* _Problem to solve_
The entries below hold a line with "58 63 13414" and a line with "55 105 10289". Return those lines and all that lie between them, exactly and only.

──────────────────────────────

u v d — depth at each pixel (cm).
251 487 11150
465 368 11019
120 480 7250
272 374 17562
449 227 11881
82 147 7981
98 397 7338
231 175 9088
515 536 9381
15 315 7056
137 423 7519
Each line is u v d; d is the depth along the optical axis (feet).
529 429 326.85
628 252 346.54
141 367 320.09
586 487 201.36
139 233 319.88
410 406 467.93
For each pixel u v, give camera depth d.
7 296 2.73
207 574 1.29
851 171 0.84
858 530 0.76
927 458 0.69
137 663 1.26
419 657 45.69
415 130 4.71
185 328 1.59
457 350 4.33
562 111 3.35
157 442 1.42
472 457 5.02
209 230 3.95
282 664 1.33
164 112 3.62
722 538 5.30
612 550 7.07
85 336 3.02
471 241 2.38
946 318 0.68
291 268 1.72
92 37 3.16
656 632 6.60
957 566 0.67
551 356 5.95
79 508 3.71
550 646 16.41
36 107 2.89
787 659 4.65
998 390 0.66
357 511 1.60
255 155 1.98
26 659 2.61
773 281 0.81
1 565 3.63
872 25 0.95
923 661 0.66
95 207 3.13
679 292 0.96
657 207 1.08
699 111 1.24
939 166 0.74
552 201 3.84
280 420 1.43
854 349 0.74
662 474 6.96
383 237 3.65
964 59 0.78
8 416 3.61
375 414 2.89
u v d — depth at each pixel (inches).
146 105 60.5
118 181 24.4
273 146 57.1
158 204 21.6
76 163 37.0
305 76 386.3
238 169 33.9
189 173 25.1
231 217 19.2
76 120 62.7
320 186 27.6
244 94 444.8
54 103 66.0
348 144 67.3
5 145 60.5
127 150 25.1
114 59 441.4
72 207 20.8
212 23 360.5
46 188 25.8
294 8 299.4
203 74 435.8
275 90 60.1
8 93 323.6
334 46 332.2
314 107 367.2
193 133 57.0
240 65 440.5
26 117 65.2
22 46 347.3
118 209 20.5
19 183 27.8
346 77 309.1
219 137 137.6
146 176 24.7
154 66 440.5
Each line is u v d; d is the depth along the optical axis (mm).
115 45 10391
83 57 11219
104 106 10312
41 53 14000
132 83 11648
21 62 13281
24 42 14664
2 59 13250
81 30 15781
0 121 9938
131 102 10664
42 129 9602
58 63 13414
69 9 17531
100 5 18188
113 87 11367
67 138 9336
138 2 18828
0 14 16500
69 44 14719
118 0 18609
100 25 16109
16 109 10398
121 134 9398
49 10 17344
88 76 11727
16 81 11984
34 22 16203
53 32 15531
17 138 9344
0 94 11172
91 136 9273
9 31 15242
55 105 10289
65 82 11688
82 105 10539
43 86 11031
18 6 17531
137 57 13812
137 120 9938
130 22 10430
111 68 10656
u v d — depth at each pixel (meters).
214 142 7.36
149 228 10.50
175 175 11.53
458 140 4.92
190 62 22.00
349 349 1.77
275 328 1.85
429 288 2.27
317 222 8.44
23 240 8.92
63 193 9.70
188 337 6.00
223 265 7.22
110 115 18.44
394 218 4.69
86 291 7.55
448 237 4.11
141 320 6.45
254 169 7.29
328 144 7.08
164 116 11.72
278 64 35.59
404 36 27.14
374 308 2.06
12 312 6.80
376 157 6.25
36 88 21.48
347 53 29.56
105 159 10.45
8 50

──────────────────────────────

* _Your response_
58 63 13414
69 9 17531
100 5 18188
113 87 11367
67 138 9336
138 2 18828
0 14 16500
69 44 14719
118 0 18609
100 25 16109
16 109 10398
121 134 9398
49 10 17344
88 76 11727
16 81 11984
34 22 16203
53 32 15531
17 138 9344
0 94 11172
91 136 9273
9 31 15242
55 105 10289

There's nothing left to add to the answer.